Radical versions of physicalism fail at the level of our intuitions. I don’t mean to suggest by this that our intuitions are the last word on what can be accepted as true or false, but we do rely on our intuitions where neither the force of logic or the evidence of sense supports one account at the expense of all other accounts of complex phenomena.

Thoughts are not like things, and feelings have no shape.

This is sufficient for most people, even keeping an open mind, to regard the physicalist agenda as excessively optimistic, if not grandiose. That such assessments might be premature, has been suggested by more than one philosopher. Galen Strawson in Mental Reality argues that the real problem with physicalism is that we simply do not know enough about matter itself. He calls himself an agnostic materialist and he puts his position this way:

According to agnostic materialism, the idea that the mind-body problem is particularly perplexing flows from our unjustified and relatively modern faith that we have an adequate grasp of the fundamental nature of matter, as some crucial general level of understanding, even if we are still uncertain about many details.
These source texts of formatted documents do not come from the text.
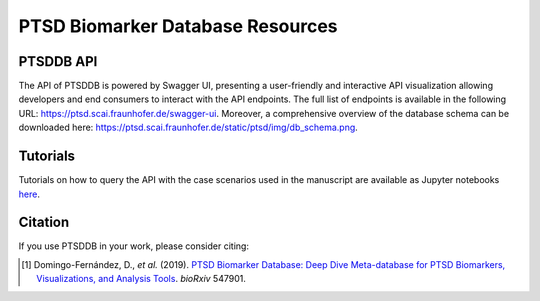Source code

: PTSD Biomarker Database Resources
=================================

PTSDDB API
----------

The API of PTSDDB is powered by Swagger UI, presenting a user-friendly and interactive API visualization allowing
developers and end consumers to interact with the API endpoints. The full list of endpoints is available in the
following URL: https://ptsd.scai.fraunhofer.de/swagger-ui. Moreover, a comprehensive overview of the database schema
can be downloaded here: https://ptsd.scai.fraunhofer.de/static/ptsd/img/db_schema.png.

Tutorials
---------

Tutorials on how to query the API with the case scenarios used in the manuscript are available as Jupyter notebooks
`here <https://github.com/ddomingof/PTSDDB-Resources/blob/master/notebooks/PTSDDB_API_TUTORIAL.ipynb>`_.


Citation
--------
If you use PTSDDB in your work, please consider citing:

.. [1] Domingo-Fernández, D., *et al.* (2019). `PTSD Biomarker Database: Deep Dive Meta-database for PTSD Biomarkers,
   Visualizations, and Analysis Tools <https://doi.org/10.1101/547901>`_. *bioRxiv* 547901.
Galen Strawson remains committed to monism, to monistic physicalism, nonetheless. But he must remain neutral, or as he would have it, agnostic, as to just what the physics of it all might in the future turn out to be. I regard this as a modest position to take, one that, at some level, I suspect all conjectures about the nature matter, accept. It adds nothing to the debate, however, except that small clause about how science at this point cannot explain everything.

Although the age of Newton (not to mention achievements in the ancient world) have supplied us with detailed descriptions of the physical world at the macro-level, it is important to keep in mind that at the micro-level, at the level of particles, the science of physics is a fairly young subject. It is not only young, but by historic standards entirely surprising. I’m not sure how physicists prior to 1900 would have reacted to the fact that, for example, the neutral B meson goes from its particle to its anti-particle state at a rate of some three trillion times each second. They never faced such a challenge, in part because the measurement of such events, occurring at such a rate, was simply impossible. And what might they have said about there being six flavors of quarks, not to mention a strange quark, into the bargain.

In all, then, the expectation that physics will provide an increasingly detailed and perhaps evermore surprising account of the material world is sound and sensible. Agnostic materialism I argue is a non-position. While sound and sensible, it is just as problematic as all forms of agnosticism are. Except for the materialism, it is not a position about the ontology of the universe. It is merely an epistemological posture one takes with regard to things one cannot ultimately know all the things there is to know about it.

It would also seem sensible to conclude even at this early date that if consciousness proves to be something finally and ultimately physical, it will surely not be at the macro-level of chunks of brain tissue, but at the level of sub-particles. Accordingly, if the physicalist is to press on with attempts to ground consciousness in physics, there is good reason to believe that quantum physics will ultimately seal the causal closure debate.